**The data**

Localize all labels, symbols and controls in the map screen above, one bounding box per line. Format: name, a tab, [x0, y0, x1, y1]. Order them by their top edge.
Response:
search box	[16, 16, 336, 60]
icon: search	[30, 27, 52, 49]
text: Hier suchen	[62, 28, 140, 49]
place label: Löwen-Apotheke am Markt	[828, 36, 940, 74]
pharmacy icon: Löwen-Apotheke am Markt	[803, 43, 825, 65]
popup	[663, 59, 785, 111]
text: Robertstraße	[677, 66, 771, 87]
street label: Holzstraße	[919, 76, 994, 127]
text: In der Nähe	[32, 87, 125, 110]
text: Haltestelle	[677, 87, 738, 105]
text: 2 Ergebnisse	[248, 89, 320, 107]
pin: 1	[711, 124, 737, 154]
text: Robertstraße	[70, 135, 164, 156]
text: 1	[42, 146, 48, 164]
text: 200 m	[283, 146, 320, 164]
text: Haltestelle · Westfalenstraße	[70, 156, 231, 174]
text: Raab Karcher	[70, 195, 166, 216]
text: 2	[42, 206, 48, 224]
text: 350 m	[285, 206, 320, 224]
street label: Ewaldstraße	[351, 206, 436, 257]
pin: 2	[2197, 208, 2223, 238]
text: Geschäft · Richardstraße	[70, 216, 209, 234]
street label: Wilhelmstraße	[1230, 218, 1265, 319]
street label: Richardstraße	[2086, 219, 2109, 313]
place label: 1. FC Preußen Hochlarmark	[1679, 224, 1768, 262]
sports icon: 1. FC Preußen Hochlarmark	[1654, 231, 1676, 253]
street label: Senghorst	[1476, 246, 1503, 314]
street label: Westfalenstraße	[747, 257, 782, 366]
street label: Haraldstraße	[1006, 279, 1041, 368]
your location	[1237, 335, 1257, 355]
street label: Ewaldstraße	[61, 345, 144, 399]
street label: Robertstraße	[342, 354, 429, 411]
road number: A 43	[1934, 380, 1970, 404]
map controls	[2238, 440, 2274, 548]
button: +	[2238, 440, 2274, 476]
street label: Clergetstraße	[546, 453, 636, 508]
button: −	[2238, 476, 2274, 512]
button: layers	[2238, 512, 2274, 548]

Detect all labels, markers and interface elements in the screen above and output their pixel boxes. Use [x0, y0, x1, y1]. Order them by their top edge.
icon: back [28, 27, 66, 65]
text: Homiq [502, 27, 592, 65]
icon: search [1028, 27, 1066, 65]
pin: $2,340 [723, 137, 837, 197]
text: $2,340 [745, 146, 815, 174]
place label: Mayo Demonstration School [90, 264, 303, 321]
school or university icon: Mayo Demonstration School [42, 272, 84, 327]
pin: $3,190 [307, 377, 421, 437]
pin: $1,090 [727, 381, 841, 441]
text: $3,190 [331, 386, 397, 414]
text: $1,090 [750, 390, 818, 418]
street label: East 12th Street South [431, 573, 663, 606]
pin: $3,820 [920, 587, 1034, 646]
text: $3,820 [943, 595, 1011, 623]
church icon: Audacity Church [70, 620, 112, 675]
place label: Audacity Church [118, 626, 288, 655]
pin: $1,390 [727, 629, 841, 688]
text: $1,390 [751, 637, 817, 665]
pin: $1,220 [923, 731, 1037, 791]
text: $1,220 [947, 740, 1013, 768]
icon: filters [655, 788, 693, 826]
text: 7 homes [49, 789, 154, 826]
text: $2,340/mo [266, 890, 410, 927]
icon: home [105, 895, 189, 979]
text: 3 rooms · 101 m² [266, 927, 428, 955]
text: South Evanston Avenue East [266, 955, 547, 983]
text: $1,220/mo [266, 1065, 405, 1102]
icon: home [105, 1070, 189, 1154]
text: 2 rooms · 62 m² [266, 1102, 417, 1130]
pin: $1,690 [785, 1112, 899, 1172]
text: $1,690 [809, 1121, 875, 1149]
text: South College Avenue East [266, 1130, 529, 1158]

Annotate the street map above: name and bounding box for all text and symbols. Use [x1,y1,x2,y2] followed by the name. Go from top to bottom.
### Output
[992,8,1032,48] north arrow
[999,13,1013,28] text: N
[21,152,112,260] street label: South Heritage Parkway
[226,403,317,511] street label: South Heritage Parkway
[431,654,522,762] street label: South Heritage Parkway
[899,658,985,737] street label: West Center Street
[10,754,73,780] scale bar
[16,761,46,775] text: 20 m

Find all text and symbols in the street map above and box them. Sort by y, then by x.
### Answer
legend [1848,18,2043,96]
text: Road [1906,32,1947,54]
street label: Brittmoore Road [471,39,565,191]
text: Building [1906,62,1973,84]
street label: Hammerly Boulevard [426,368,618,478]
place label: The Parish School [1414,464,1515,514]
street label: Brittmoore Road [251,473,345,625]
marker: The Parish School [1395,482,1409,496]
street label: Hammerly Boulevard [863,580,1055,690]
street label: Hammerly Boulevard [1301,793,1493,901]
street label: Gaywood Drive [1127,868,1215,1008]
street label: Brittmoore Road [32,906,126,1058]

**Assignment**
Which lines of the data above contain "Robertstraße"? Copy each one.

**Result of this task**
text: Robertstraße	[677, 66, 771, 87]
text: Robertstraße	[70, 135, 164, 156]
street label: Robertstraße	[342, 354, 429, 411]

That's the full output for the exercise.